§ **EXERCISE DESCRIPTION**: Output every entry below word for word, without its pictures.

§ **DATASET RECORDS**:

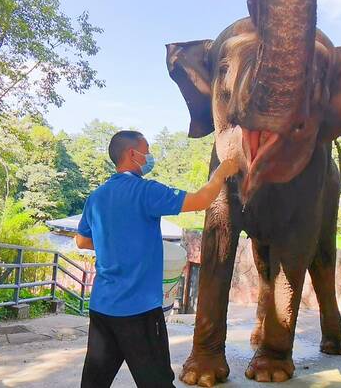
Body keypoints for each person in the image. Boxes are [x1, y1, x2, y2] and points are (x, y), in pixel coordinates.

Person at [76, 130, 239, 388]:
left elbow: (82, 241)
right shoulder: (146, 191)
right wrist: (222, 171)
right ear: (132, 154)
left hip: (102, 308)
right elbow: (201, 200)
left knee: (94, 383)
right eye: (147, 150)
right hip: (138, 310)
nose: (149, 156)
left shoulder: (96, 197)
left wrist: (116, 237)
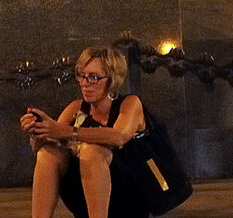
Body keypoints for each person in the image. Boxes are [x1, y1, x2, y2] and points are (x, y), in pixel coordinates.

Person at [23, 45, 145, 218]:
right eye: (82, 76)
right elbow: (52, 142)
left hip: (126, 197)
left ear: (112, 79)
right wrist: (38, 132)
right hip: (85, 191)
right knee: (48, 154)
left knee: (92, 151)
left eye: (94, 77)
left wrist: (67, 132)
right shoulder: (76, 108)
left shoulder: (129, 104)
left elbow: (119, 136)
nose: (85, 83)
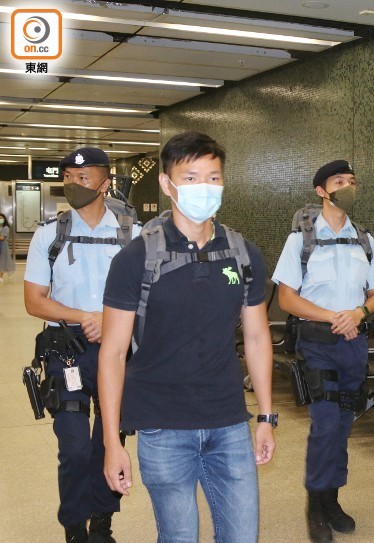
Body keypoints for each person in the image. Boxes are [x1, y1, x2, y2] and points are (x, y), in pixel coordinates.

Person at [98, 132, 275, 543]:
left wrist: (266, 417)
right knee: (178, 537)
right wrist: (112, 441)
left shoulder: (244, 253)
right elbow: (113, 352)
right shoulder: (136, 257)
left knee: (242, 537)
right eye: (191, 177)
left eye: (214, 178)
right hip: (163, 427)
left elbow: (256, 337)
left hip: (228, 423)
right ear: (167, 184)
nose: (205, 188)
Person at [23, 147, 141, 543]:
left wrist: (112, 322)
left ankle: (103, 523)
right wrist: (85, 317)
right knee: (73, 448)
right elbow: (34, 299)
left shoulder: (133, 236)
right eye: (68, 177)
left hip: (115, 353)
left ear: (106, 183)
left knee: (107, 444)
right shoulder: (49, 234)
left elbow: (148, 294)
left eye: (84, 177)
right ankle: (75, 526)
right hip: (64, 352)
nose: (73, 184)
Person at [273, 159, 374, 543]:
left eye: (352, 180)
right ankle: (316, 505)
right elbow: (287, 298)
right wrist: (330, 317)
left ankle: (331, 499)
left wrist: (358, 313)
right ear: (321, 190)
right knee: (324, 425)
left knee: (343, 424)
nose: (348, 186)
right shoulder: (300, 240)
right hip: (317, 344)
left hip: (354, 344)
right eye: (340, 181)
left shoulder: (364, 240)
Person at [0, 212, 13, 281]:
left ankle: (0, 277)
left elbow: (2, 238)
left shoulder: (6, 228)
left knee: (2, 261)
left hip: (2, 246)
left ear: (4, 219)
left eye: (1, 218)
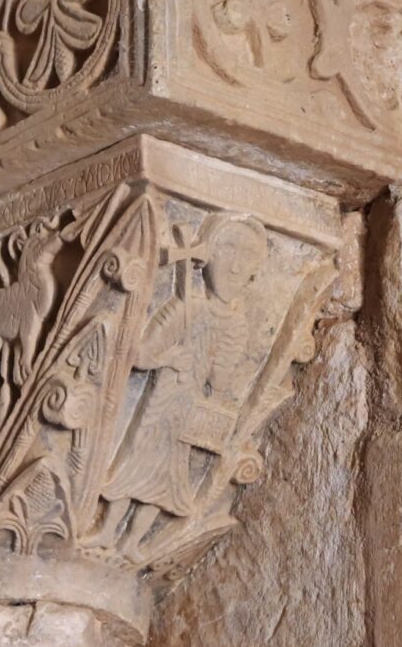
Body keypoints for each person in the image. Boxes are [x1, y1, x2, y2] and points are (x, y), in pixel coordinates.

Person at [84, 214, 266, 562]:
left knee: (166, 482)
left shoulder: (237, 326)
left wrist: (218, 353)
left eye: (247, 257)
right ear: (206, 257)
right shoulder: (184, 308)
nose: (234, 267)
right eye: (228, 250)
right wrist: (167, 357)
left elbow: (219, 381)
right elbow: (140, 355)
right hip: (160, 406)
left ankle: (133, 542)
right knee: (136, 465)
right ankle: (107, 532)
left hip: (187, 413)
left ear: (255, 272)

§ **RESPONSE AREA**:
Body keypoints for each person in the image. Boxes are [x1, y1, x2, y2] and points are (x, y), in pixel coordinates.

Person at [76, 130, 239, 388]:
left elbow: (82, 241)
right shoulder: (146, 191)
right wrist: (222, 171)
right ear: (132, 154)
left hip: (102, 308)
right elbow: (201, 200)
left knee: (94, 383)
right eye: (147, 150)
right hip: (138, 310)
nose: (149, 156)
left shoulder: (96, 197)
left wrist: (116, 237)
Body keypoints for each person in the image. Boxes are [x1, y1, x2, y2] and points are (x, y), in pixel coordinates.

Person at [23, 45, 145, 218]:
right eye: (82, 76)
right elbow: (52, 142)
left hip: (126, 197)
left ear: (112, 79)
right wrist: (38, 132)
right hip: (85, 191)
right knee: (48, 154)
left knee: (92, 151)
left eye: (94, 77)
left wrist: (67, 132)
right shoulder: (76, 108)
left shoulder: (129, 104)
left elbow: (119, 136)
nose: (85, 83)
Body keypoints for each person in the image. Boxes are [x1, y1, x2, y2] and points are (x, y), in pixel coordinates.

Person at [98, 132, 275, 543]:
left wrist: (266, 417)
right knee: (178, 537)
right wrist: (112, 441)
left shoulder: (244, 253)
right elbow: (113, 352)
right shoulder: (136, 257)
left knee: (242, 537)
right eye: (191, 177)
left eye: (214, 178)
right hip: (163, 427)
left elbow: (256, 337)
left hip: (228, 423)
right ear: (167, 184)
nose: (205, 188)
Person at [23, 147, 141, 543]:
left wrist: (112, 322)
left ankle: (103, 523)
right wrist: (85, 317)
right knee: (73, 448)
right elbow: (34, 299)
left shoulder: (133, 236)
right eye: (68, 177)
left hip: (115, 353)
left ear: (106, 183)
left knee: (107, 444)
right shoulder: (49, 234)
left elbow: (148, 294)
left eye: (84, 177)
right ankle: (75, 526)
right hip: (64, 352)
nose: (73, 184)
Person at [273, 159, 374, 543]:
left eye: (352, 180)
right ankle: (316, 505)
right elbow: (287, 298)
right wrist: (330, 317)
left ankle: (331, 499)
left wrist: (358, 313)
right ear: (321, 190)
right knee: (324, 425)
left knee: (343, 424)
nose: (348, 186)
right shoulder: (300, 240)
right hip: (317, 344)
left hip: (354, 344)
right eye: (340, 181)
left shoulder: (364, 240)
Person at [0, 212, 13, 281]:
left ankle: (0, 277)
left elbow: (2, 238)
left shoulder: (6, 228)
left knee: (2, 261)
left hip: (2, 246)
left ear: (4, 219)
left eye: (1, 218)
Body keypoints for each person in the image. Boxes are [x1, y1, x2, y2] and points are (x, y), in pixel coordinates.

Person at [84, 214, 266, 562]:
left knee: (166, 482)
left shoulder: (237, 326)
left wrist: (218, 353)
left eye: (247, 257)
right ear: (206, 257)
right shoulder: (184, 308)
nose: (234, 267)
right eye: (228, 250)
right wrist: (167, 357)
left elbow: (219, 381)
right elbow: (140, 355)
right hip: (160, 406)
left ankle: (133, 542)
right knee: (136, 465)
right ankle: (107, 532)
left hip: (187, 413)
left ear: (255, 272)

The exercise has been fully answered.